The expert pointed out that “there are very different needs of a young child, adolescent or person with a disability“, so the work differentiated these three cases.

He pointed out that in households with people who require permanent care (elderly adults or those with disabilities) “the proportion of households that can outsource it is very low, that is, that have relatives or friends who can collaborate in the care, and even less is the proportion of households that can resort to paid outsourcing.”

“The households with the most financial vulnerability are those of people with disabilities, that are feminized (caring is done by women),” Tumini said.

He added that in homes with “children, there is more presence of a family network capable of providing care. These homes depend less on outsourcing,” he added.

He also marked as relevant that when asking about the main obstacles in the organization of care, “the low-income households headed by women present a greater perception of obstacles and first of all indicate that they do not have a family network”.
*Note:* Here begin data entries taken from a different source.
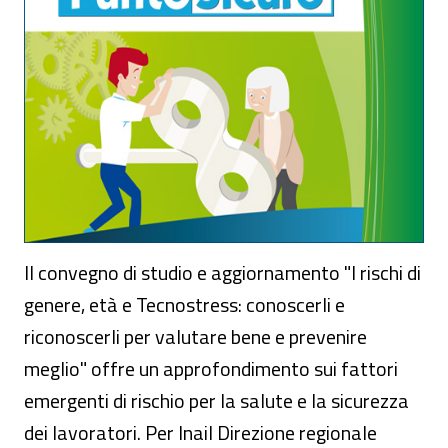
Il convegno di studio e aggiornamento "I rischi di
genere, età e Tecnostress: conoscerli e
riconoscerli per valutare bene e prevenire
meglio" offre un approfondimento sui fattori
emergenti di rischio per la salute e la sicurezza
dei lavoratori. Per Inail Direzione regionale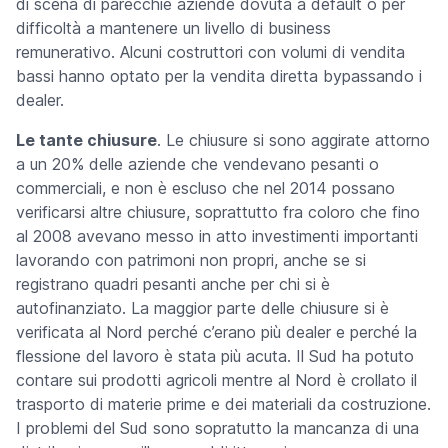
di scena di parecchie aziende dovuta a default o per
difficoltà a mantenere un livello di business
remunerativo. Alcuni costruttori con volumi di vendita
bassi hanno optato per la vendita diretta bypassando i
dealer.
Le tante chiusure
. Le chiusure si sono aggirate attorno
a un 20% delle aziende che vendevano pesanti o
commerciali, e non è escluso che nel 2014 possano
verificarsi altre chiusure, soprattutto fra coloro che fino
al 2008 avevano messo in atto investimenti importanti
lavorando con patrimoni non propri, anche se si
registrano quadri pesanti anche per chi si è
autofinanziato. La maggior parte delle chiusure si è
verificata al Nord perché c’erano più dealer e perché la
flessione del lavoro è stata più acuta. Il Sud ha potuto
contare sui prodotti agricoli mentre al Nord è crollato il
trasporto di materie prime e dei materiali da costruzione.
I problemi del Sud sono sopratutto la mancanza di una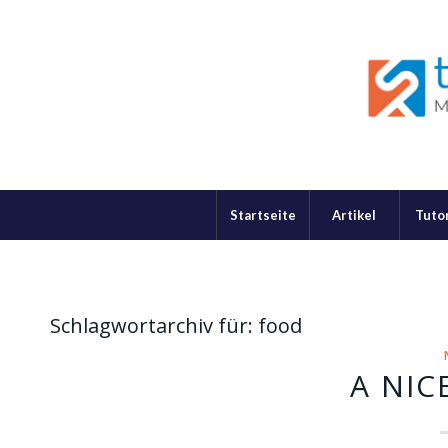
Startseite
Artikel
Tutor
Schlagwortarchiv für:
food
A NIC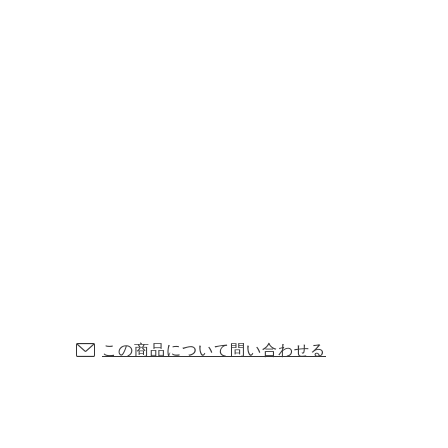
この商品について問い合わせる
In general, all households agree that “the money is not enough to manage care, and the difficulties with employment, although it is homogeneous, are the female-headed households with low incomes that raise the lack of licenses in jobs or what cannot coordinate care responsibilities with work”indicated

“Regardless of whether or not they have care responsibilities, financial vulnerability is not expressed in terms of headships,” Tumini pointed out, to underline that “We go from 25% of households with financial vulnerability to 35% when we look at care homes.

“When we look at female-headed households with care responsibility, more than 55% are in a situation of high financial vulnerability,” he emphasized.
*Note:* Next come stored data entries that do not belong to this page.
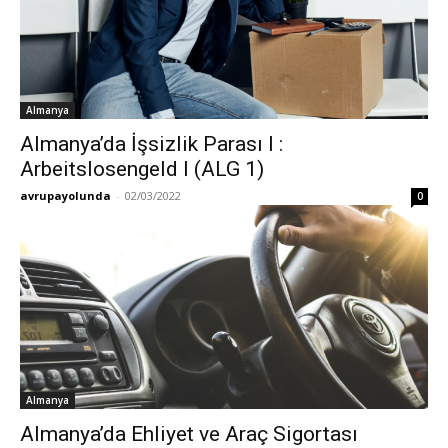
Almanya
Almanya’da İşsizlik Parası I :
Arbeitslosengeld I (ALG 1)
avrupayolunda
-
02/03/2022
0
Almanya
Almanya’da Ehliyet ve Araç Sigortası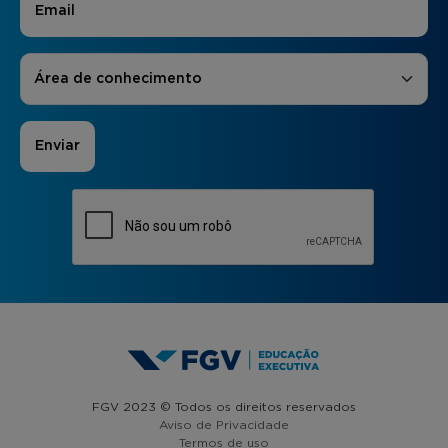
Áreas de Interesse
*
Área de conhecimento
FGV 2023 © Todos os direitos reservados
Aviso de Privacidade
Termos de uso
In this group of households “There are situations in which the main destination of credits is to pay for food”; added.

For his part, Wilkis highlighted the “intimate relationship between financial vulnerability and responsibility for care.”

“The study adds the debt gap to the agenda of economic inequalities based on gender”, said the expert.

In this sense, he assured that “by presenting the survey we show the destination and origin of care debts, which express double inequality”, and stressed that “women’s debts affect their lives; economically, in health, etc”:

The presentation of the work was carried out at the Indebtedness, Gender and Care Seminar held in Buenos Aires, with the participation of the Executive Secretary of ECLAC, Alicia Bárcena, and the Minister of Women, Gender and Diversity of Argentina, Elizabeth Gomez Alcorta.

This seminar was the last public act of Bárcena after 14 years at the head of ECLAC.